- [What to work on] Your answer should consist of every line in the records that holds "развивать".

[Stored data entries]
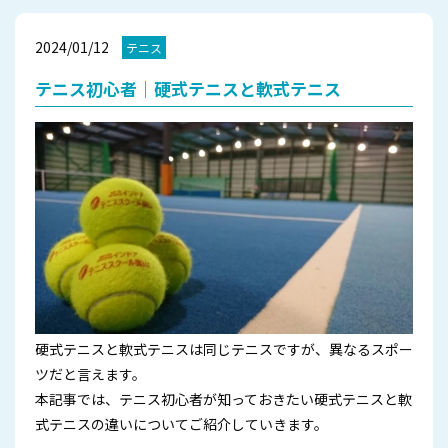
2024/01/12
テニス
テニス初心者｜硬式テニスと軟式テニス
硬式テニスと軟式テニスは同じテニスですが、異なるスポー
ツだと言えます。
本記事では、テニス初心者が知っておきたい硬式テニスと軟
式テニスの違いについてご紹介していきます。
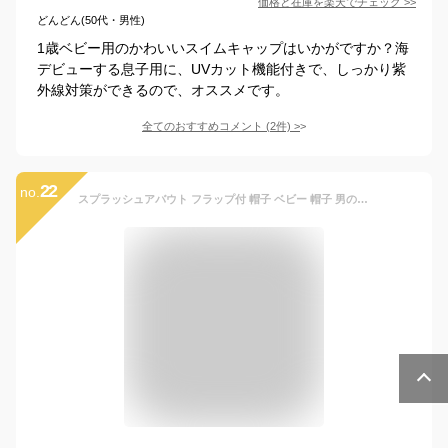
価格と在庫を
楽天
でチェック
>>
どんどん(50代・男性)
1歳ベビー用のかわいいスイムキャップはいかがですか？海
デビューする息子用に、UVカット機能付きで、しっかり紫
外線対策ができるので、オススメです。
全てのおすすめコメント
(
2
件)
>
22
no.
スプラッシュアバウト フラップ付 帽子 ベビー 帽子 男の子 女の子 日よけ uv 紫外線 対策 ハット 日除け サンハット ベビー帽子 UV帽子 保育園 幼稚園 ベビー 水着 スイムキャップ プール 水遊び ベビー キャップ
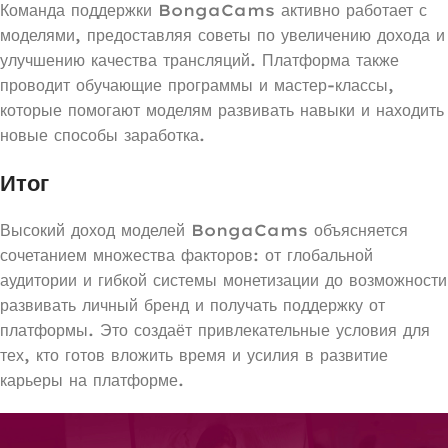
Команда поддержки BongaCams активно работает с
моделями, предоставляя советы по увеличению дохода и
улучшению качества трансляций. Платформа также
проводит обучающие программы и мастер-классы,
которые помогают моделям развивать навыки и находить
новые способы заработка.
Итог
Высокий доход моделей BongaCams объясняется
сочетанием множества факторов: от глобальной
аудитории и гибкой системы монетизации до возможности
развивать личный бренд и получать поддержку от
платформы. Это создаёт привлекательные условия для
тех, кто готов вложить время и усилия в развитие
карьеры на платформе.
---
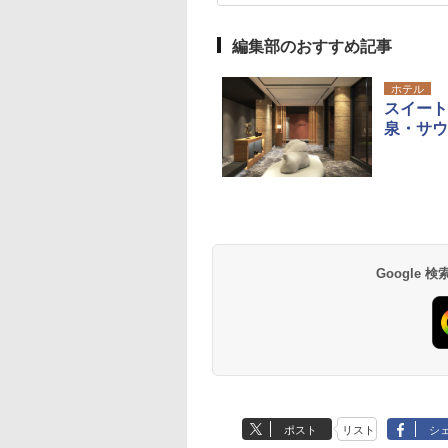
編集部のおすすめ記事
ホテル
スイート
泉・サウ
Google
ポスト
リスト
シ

- [Written solution]
которые помогают моделям развивать навыки и находить
развивать личный бренд и получать поддержку от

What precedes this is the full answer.